## The special linear group is a subgroup of the general linear group

Let $F$ be a field and define $SL_n(F) \subseteq GL_n(F)$ by $SL_n(F) = \{ A \in GL_n(F) \ |\ \mathsf{det}(A) = 1 \}$. Prove that $SL_n(F) \leq GL_n(F)$.

We assume that for all $A, B \in GL_n(F)$, $\mathsf{det}(AB) = \mathsf{det}(A) \mathsf{det}(B)$. From this we deduce that if $A \in GL_n(F)$, then $1 = \mathsf{det}(AA^{-1}) = \mathsf{det}(A) \mathsf{det}(A^{-1})$, so that $\mathsf{det}(A^{-1}) = \mathsf{det}(A)^{-1}$.

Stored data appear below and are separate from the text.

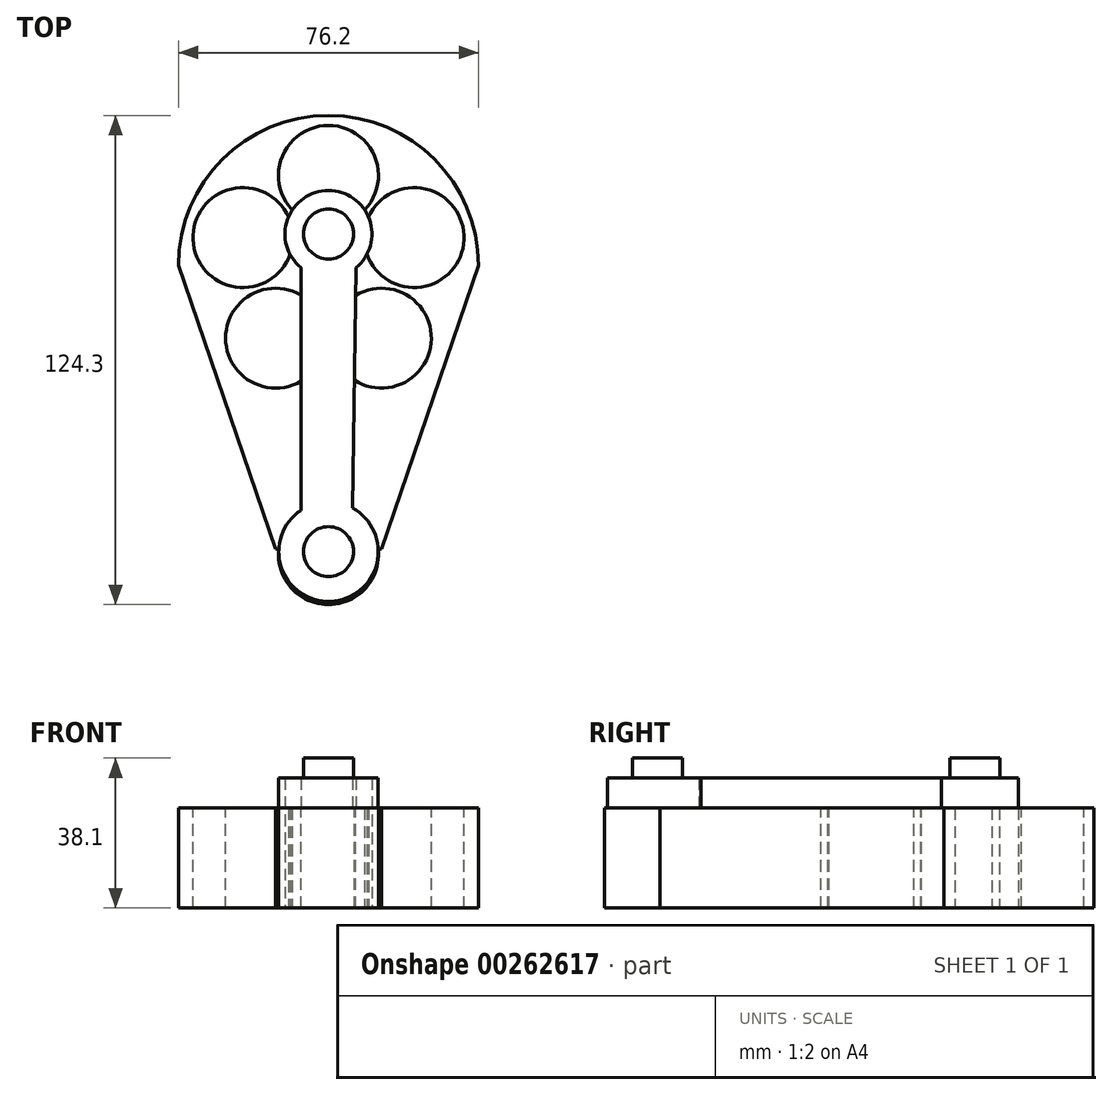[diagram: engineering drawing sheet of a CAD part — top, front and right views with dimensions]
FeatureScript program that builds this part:
annotation { "Feature Type Name" : "Feature", "Feature Type Description" : "" }
export const myFeature = defineFeature(function(context is Context, id is Id, definition is map)
    precondition{}
    {
        {
            var Q0;
            Q0=qCreatedBy(makeId("Top.planeOp"),FACE);
            var sketch = newSketch(context, id + "F0", { "sketchPlane" : qUnion([Q0])});
            skArc(sketch, "E0", {"start": v(38.1, 0) * mm, "mid": v(0, 38.1) * mm, "end": v(-38.1, 0) * mm});
            skLineSegment(sketch, "E1", {"start": v(-38.1, 0) * mm, "end": v(-13.42, -72.1) * mm});
            skLineSegment(sketch, "E2", {"start": v(38.1, 0) * mm, "end": v(13.42, -72.1) * mm});
            skLineSegment(sketch, "E3", {"start": v(-13.42, -72.1) * mm, "end": v(-12.7, -72.1) * mm});
            skLineSegment(sketch, "E4.trimOffspring", {"start": v(12.7, -72.1) * mm, "end": v(13.42, -72.1) * mm});
            skArc(sketch, "E5", {"start": v(-12.62, -72.1) * mm, "mid": v(0, -86.2) * mm, "end": v(12.62, -72.1) * mm});
            skLineSegment(sketch, "E6", {"start": v(-12.7, -72.1) * mm, "end": v(-12.62, -72.1) * mm});
            skLineSegment(sketch, "E7.trimOffspring", {"start": v(12.62, -72.1) * mm, "end": v(13.42, -72.1) * mm});
            skSolve(sketch);
        }
        {
            var Q0;
            Q0 = qSketchRegion(id + "F0", true);
            extrude(context, id + "F1", {"entities" : qUnion([Q0]), "depth" : 25.4 * mm});
        }
        {
            var Q0;
            Q0=makeQuery(id+"F1.opExtrude","CAP_FACE",FACE,{"disambiguationData":[OSD([sQuery(id+"F0.wireOp",EDGE,"E0"),sQuery(id+"F0.wireOp",EDGE,"E1"),sQuery(id+"F0.wireOp",EDGE,"E2"),sQuery(id+"F0.wireOp",EDGE,"E3"),sQuery(id+"F0.wireOp",EDGE,"E5"),sQuery(id+"F0.wireOp",EDGE,"E6"),sQuery(id+"F0.wireOp",EDGE,"E7.trimOffspring")])],"isStart":false});
            var sketch = newSketch(context, id + "F2", { "sketchPlane" : qUnion([Q0])});
            skCircle(sketch, "E8", {"center": v(0, 22.86) * mm, "radius": 12.7 * mm});
            skSolve(sketch);
        }
        {
            var Q0;
            Q0=makeQuery(id+"F2.imprint","IMPRINT",FACE,{"disambiguationData":[TD([[makeQuery(id+"F2.imprint","IMPRINT",EDGE,{"derivedFrom":sQuery(id+"F2.wireOp",EDGE,"E8")}),1.0]])]});
            extrude(context, id + "F3", {"entities" : qUnion([Q0]), "operationType" : NewBodyOperationType.REMOVE, "oppositeDirection" : true, "depth" : 25.4 * mm});
        }
        {
            var Q0;
            Q0=makeQuery(id+"F1.opExtrude","CAP_FACE",FACE,{"disambiguationData":[OSD([sQuery(id+"F0.wireOp",EDGE,"E0"),sQuery(id+"F0.wireOp",EDGE,"E1"),sQuery(id+"F0.wireOp",EDGE,"E2"),sQuery(id+"F0.wireOp",EDGE,"E3"),sQuery(id+"F0.wireOp",EDGE,"E5"),sQuery(id+"F0.wireOp",EDGE,"E6"),sQuery(id+"F0.wireOp",EDGE,"E7.trimOffspring")])],"isStart":false});
            var sketch = newSketch(context, id + "F4", { "sketchPlane" : qUnion([Q0])});
            skCircle(sketch, "E9.0", {"center": v(0, 22.86) * mm, "radius": 12.7 * mm});
            skCircle(sketch, "E10.1.0", {"center": v(-21.74, 7.06) * mm, "radius": 12.7 * mm});
            skCircle(sketch, "E10.2.0", {"center": v(-13.44, -18.5) * mm, "radius": 12.7 * mm});
            skCircle(sketch, "E10.3.0", {"center": v(13.44, -18.5) * mm, "radius": 12.7 * mm});
            skCircle(sketch, "E10.4.0", {"center": v(21.74, 7.06) * mm, "radius": 12.7 * mm});
            skPoint(sketch, "E10.center", {"position": v(0, 0) * mm});
            skSolve(sketch);
        }
        {
            var Q0;
            Q0=makeQuery(id+"F4.imprint","IMPRINT",FACE,{"disambiguationData":[TD([[makeQuery(id+"F4.imprint","IMPRINT",EDGE,{"derivedFrom":sQuery(id+"F4.wireOp",EDGE,"E10.1.0")}),1.0]])]});
            extrude(context, id + "F5", {"entities" : qUnion([Q0]), "operationType" : NewBodyOperationType.REMOVE, "oppositeDirection" : true, "depth" : 25.4 * mm});
        }
        {
            var Q0;
            Q0 = qSketchRegion(id + "F4", true);
            extrude(context, id + "F6", {"entities" : qUnion([Q0]), "operationType" : NewBodyOperationType.REMOVE, "oppositeDirection" : true, "depth" : 25.4 * mm});
        }
        {
            var Q0;
            Q0=qCreatedBy(makeId("Top.planeOp"),FACE);
            var sketch = newSketch(context, id + "F7", { "sketchPlane" : qUnion([Q0])});
            skArc(sketch, "E11.0", {"start": v(38.1, 0) * mm, "mid": v(0, 38.1) * mm, "end": v(-38.1, 0) * mm});
            skLineSegment(sketch, "E12.0", {"start": v(-38.1, 0) * mm, "end": v(-13.42, -72.1) * mm});
            skPoint(sketch, "E13.0", {"position": v(0, -86.2) * mm});
            skLineSegment(sketch, "E14.0", {"start": v(38.1, 0) * mm, "end": v(13.42, -72.1) * mm});
            skLineSegment(sketch, "E15", {"start": v(-7.01, -62.22) * mm, "end": v(-7.01, 0) * mm});
            skLineSegment(sketch, "E16.MirrorCS", {"start": v(6.1, -61.67) * mm, "end": v(7.01, 0) * mm});
            skArc(sketch, "E17", {"start": v(7, -0.57) * mm, "mid": v(0, 19.03) * mm, "end": v(-7.01, -0.56) * mm});
            skPoint(sketch, "E18.start.orphan", {"position": v(0, 38.1) * mm});
            skPoint(sketch, "E19.orphan", {"position": v(12.62, -72.1) * mm});
            skPoint(sketch, "E20.0.start.orphan", {"position": v(-12.62, -72.1) * mm});
            skArc(sketch, "E21", {"start": v(-7.01, -62.22) * mm, "mid": v(0.53, -85.36) * mm, "end": v(6.1, -61.67) * mm});
            skSolve(sketch);
        }
        {
            var Q0;
            Q0 = qSketchRegion(id + "F7", true);
            extrude(context, id + "F8", {"entities" : qUnion([Q0]), "operationType" : NewBodyOperationType.ADD, "depth" : 33.02 * mm});
        }
        {
            var Q0;
            Q0=makeQuery(id+"F8.opExtrude","CAP_FACE",FACE,{"disambiguationData":[OSD([sQuery(id+"F7.wireOp",EDGE,"E15"),sQuery(id+"F7.wireOp",EDGE,"E16.MirrorCS"),sQuery(id+"F7.wireOp",EDGE,"E17"),sQuery(id+"F7.wireOp",EDGE,"E21")])],"isStart":false});
            var sketch = newSketch(context, id + "F9", { "sketchPlane" : qUnion([Q0])});
            skCircle(sketch, "E22", {"center": v(0, 7.98) * mm, "radius": 6.35 * mm});
            skCircle(sketch, "E23", {"center": v(0, -72.74) * mm, "radius": 6.35 * mm});
            skSolve(sketch);
        }
        {
            var Q0;
            Q0 = qSketchRegion(id + "F9", true);
            extrude(context, id + "F10", {"entities" : qUnion([Q0]), "operationType" : NewBodyOperationType.ADD, "depth" : 5.08 * mm});
        }
    });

Note that $SL_n(F)$ is not empty since $I_n \in SL_n(F)$. Now let $A, B \in SL_n(F)$. Then we have $\mathsf{det}(AB^{-1}) = \mathsf{det}(A) \mathsf{det}(B)^{-1} = 1$, so that $AB^{-1} \in SL_n(F)$. By the subgroup criterion, then, $SL_n(F) \leq GL_n(F)$.